The test was on Dec. 21, 2015. A stress test was scheduled for the first week of the new year with Dr. Ciprian Nedelcu of Aurora BayCare Cardiology.

“He flunked the stress test,” Mary said. “The next up was to go in for stents. They tried, but they couldn’t get them in. They said, ‘Now we’re going to have to have heart surgery, triple bypass.’ That was scary. That was hard for me to hear.”

Dr. Alexander Roitstein

Dr. Alexander Roitstein

Dr. Alexander Roitstein of BayCare Clinic Cardiothoracic Surgery performed the triple bypass on Jan. 21, 2016, and determined that the pains and tiredness Bob had been feeling were probably from four heart attacks he had unknowingly suffered.

“I never, ever thought it was a heart attack because he doesn’t have heart disease on his side of the family. My side has it, so I was thinking I would be the one,” Mary said. “This didn’t just happen.
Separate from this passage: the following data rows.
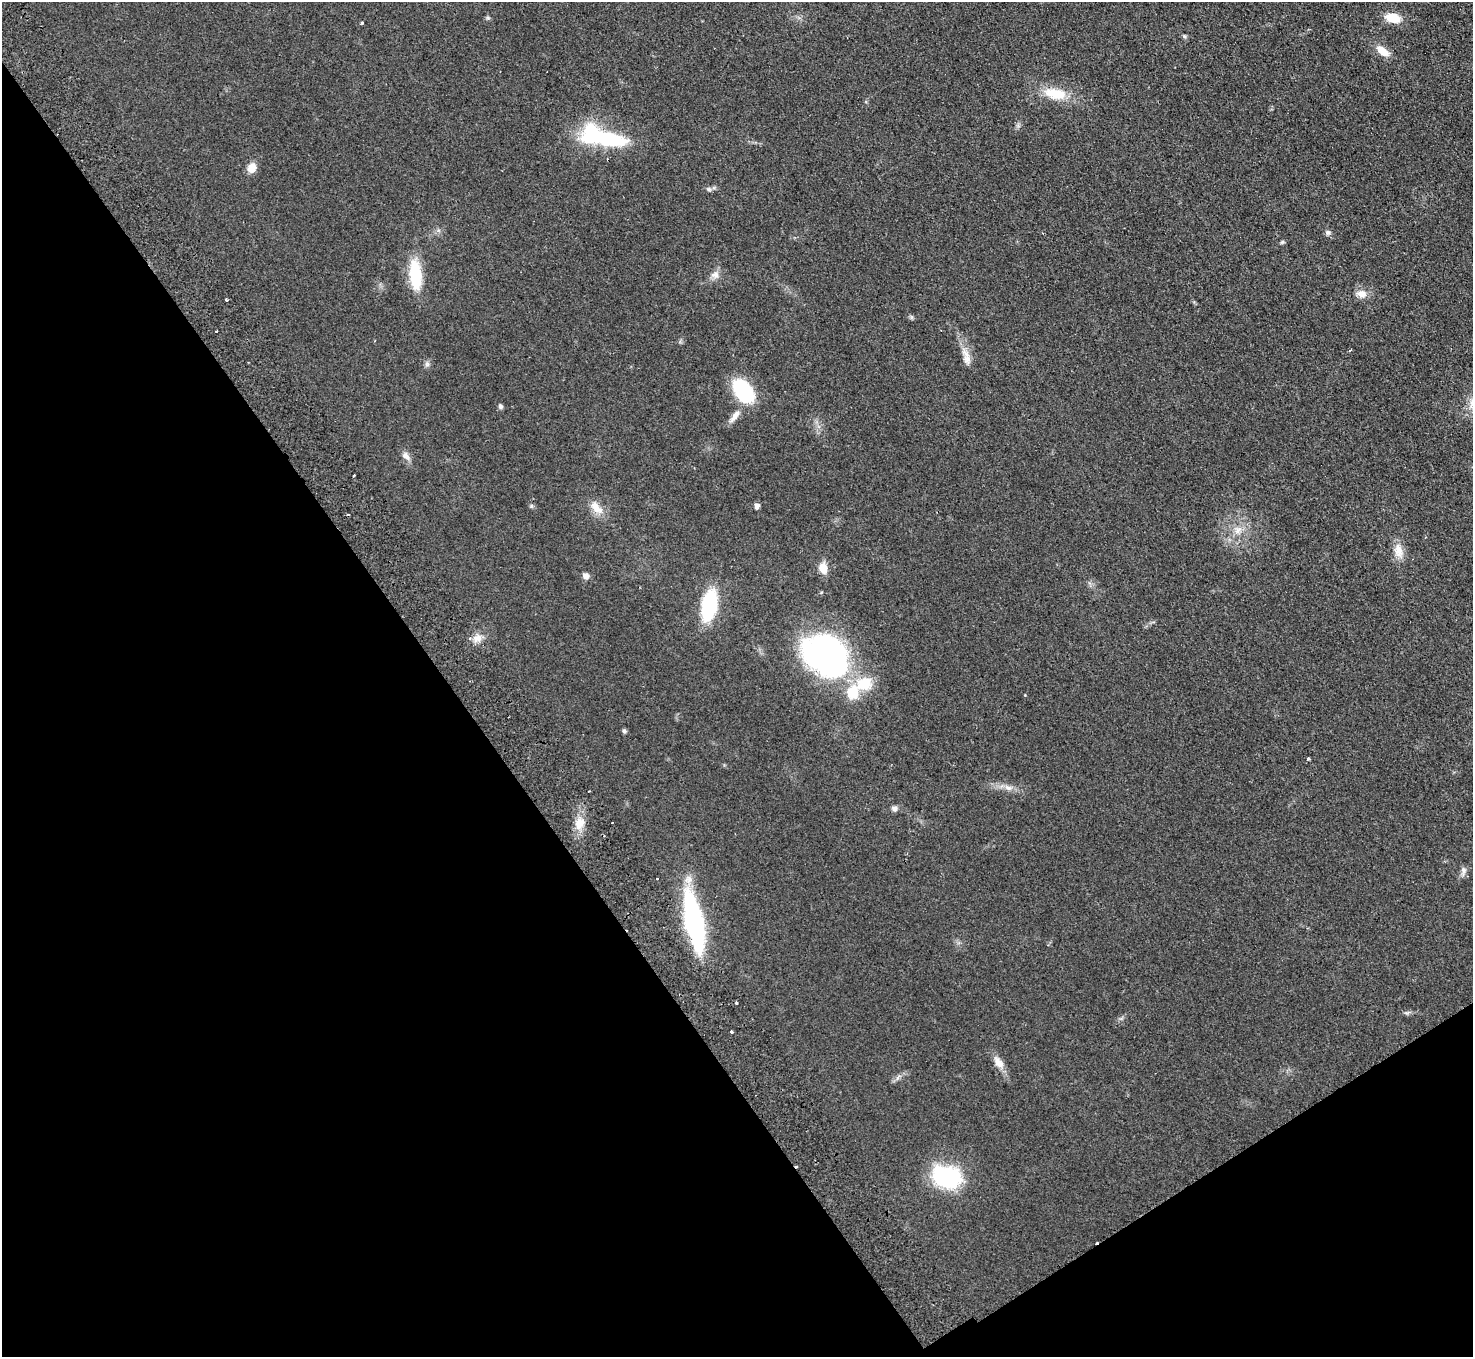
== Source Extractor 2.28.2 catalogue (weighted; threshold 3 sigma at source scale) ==
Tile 14 of 4 x 4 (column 2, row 4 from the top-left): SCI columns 1522-2992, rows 197-1551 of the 5984 x 5950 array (HDU 1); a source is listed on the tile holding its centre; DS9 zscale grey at full resolution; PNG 1475 x 1359 px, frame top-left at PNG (2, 2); no overlay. Shown black and unused: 35% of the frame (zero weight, under 2 of 3 exposures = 3% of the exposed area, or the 3 px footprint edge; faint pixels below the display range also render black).
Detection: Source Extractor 2.28.2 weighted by HDU 2 'WHT'; one run over the whole footprint, this tile lists its part. Background 0.0733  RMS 0.01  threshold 0.0457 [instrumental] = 3 sigma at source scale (4.5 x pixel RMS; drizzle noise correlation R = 1.50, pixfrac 1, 0.05/0.05 arcsec/px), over >= 5 px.
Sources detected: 53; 1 inside a brighter object's white glare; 3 cosmic-ray / hot-pixel residue — not listed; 1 inside a brighter listed object's ellipse — not listed separately; the other 48 listed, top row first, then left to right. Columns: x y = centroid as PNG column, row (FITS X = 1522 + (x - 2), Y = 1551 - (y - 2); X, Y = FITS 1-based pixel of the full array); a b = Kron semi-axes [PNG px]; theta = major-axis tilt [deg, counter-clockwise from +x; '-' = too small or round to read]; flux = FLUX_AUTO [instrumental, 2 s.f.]
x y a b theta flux
488 18 6 4 -18 1.4
1393 18 16 10 -12 19
362 23 3 3 - 3.4
1184 36 6 4 -45 1.6
1382 51 17 8 -35 14
1055 94 31 15 -9 28
609 139 54 15 -5 82
252 168 11 9 73 10
709 189 7 6 - 2.4
1328 232 7 6 - 2.5
1282 242 6 4 89 1.4
415 275 35 14 -84 43
715 275 12 10 16 6.4
1362 294 14 11 -11 8.6
226 300 3 3 - 1.8
1350 350 4 3 - 0.9
967 359 14 10 -60 7.6
427 364 8 6 89 2.8
743 391 29 19 -53 60
500 406 6 5 - 2.2
735 416 21 7 53 8
406 456 14 7 -48 5.3
354 475 2 2 - 1.1
531 506 6 4 46 1.4
757 506 5 5 - 5.4
596 508 23 11 -44 13
1238 530 13 10 44 9.5
1398 551 22 12 -76 12
823 568 13 9 -77 11
586 576 7 7 - 4.9
709 605 29 13 79 76
477 638 13 10 26 8.7
825 655 44 34 -35 310
865 684 22 17 9 29
1025 695 3 3 - 0.83
624 731 6 6 - 1.9
1308 759 4 3 - 2.2
1008 788 14 7 -20 6.5
894 809 7 7 - 3.7
612 822 3 2 - 2
580 823 18 12 63 14
1463 871 13 6 -90 3.9
657 878 3 2 - 1.3
694 922 41 12 -78 270
736 1003 3 3 - 3
731 1032 3 3 - 3
998 1062 18 9 -54 9.3
946 1177 30 21 -16 95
It was coming. They did say that if he wouldn’t have had the calcium screening and found this out, he wouldn’t have lived six months.”

Bob even advised Mary to get a calcium screening.

“His words were that I want you to get it because I want to know that you’re OK, because, basically who would take care of him?” she said.

She happily scored a zero in the test, and she advises everyone to get one.

“See your doctor. Listen to what they say,” she said. “Listen to your own body and your aches and pains. Men especially think, ‘I’m supposed to be this rock.’ They say it’s harder to admit you’re not the one in charge or you’re not strong enough. So it was a little bit harder for him to cope with that. We went through semi-depression.”

But today she said Bob feels much better, although what took place is a blur to him.

“He does have energy now if he wants to use it. He feels 100 percent better,” she said.